I typically just done large runs of shirts for certain clients who have online store and have them take care of fulfillment.
But recently I been put in charged of taking care of fulfillment for a few clients and more to come.
Way I managed doing this is, using post office click/ship but issue I got with it is that it can be time consuming when you add up doing fulfillment for 50 shirts a day on top of my already super busy days.

Is there a faster method where I can just copy and paste whole address paste it and have softer separate, name/address/zip ect if that makes sense?

Another issue I been sunning into is what to charge per drop ship order?
I been charging 70 cents per order and out of cost on my end is a nickle in paper/ink plus maybe 2 min time tops.

Have had a few clients nag at me that i should do this for free and I told them off and said do it yourself punk Ha.
They expect me to do there dirty work for free.

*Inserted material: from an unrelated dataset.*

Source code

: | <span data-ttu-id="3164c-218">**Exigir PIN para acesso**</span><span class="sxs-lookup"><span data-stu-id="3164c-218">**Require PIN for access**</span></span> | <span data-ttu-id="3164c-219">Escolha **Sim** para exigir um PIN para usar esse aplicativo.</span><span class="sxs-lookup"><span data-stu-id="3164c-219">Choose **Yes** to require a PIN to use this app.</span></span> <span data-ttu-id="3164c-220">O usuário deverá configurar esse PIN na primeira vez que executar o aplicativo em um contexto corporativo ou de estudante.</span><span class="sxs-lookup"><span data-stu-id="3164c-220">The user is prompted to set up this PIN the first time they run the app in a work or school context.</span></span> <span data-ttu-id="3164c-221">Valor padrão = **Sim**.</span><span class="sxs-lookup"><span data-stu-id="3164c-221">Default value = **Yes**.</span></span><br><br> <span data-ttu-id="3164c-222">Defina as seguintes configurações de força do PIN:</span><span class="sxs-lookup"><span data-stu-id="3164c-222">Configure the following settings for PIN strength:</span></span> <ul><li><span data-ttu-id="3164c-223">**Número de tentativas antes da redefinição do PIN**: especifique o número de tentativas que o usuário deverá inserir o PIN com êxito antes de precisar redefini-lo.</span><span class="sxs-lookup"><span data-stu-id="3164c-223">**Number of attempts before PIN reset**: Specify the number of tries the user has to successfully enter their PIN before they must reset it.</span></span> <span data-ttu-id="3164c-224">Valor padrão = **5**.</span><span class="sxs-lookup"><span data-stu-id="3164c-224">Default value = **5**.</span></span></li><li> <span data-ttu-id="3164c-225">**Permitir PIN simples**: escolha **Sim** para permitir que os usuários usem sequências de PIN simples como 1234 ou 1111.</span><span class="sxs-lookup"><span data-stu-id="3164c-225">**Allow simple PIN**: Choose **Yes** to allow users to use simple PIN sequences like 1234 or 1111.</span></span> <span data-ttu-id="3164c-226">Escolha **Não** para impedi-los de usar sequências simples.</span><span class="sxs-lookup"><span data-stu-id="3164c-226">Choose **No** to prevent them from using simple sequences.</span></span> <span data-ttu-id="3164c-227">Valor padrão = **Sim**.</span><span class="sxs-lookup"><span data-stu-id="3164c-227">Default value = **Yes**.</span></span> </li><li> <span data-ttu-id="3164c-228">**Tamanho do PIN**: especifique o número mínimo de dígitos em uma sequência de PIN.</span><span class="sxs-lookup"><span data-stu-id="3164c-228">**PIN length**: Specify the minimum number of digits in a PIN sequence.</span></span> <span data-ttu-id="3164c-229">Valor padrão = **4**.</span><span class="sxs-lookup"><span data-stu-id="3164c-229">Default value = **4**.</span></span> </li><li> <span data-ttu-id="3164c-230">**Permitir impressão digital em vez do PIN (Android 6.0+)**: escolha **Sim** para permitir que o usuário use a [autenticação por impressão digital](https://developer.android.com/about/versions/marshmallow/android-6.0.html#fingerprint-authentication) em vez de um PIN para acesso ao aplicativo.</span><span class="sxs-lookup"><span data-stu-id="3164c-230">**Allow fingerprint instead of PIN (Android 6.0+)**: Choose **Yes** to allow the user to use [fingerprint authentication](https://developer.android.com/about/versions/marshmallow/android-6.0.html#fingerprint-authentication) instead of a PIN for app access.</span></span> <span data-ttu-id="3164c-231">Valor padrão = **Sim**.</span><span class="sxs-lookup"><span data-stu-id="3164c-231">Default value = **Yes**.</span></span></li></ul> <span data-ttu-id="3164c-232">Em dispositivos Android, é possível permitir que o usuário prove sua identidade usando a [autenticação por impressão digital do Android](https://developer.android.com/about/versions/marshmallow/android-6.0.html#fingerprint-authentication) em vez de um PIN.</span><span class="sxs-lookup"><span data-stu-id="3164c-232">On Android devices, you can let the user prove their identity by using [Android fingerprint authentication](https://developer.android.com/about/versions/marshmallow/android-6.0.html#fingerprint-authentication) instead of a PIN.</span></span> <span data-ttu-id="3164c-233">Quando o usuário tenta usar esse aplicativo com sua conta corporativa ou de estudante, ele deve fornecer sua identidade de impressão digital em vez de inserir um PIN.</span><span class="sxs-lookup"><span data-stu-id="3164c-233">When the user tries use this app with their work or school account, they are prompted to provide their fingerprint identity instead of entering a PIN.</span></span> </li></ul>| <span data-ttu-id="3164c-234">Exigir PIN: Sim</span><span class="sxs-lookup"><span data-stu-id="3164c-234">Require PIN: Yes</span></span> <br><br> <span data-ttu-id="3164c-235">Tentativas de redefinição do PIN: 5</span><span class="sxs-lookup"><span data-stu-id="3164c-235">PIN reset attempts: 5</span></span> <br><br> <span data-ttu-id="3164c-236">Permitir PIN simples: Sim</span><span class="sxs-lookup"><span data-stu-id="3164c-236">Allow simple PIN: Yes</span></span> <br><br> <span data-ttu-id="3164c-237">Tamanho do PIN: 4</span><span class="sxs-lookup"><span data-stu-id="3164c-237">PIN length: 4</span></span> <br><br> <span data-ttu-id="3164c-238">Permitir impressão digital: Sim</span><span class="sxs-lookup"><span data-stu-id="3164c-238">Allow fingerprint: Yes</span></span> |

What is considered fair price for fulfillment work in you opinions?


----------



## Teeser (May 14, 2008)

I use Endicia for shipping. I have it integrated with my store software but I can also copy/paste into the address field. They have a free 30 day trial.


----------



## TeesForChange (Jan 17, 2007)

Some places charge a $1-$5 dropshipping fee per item, so your 70 cents is not a lot at all!


----------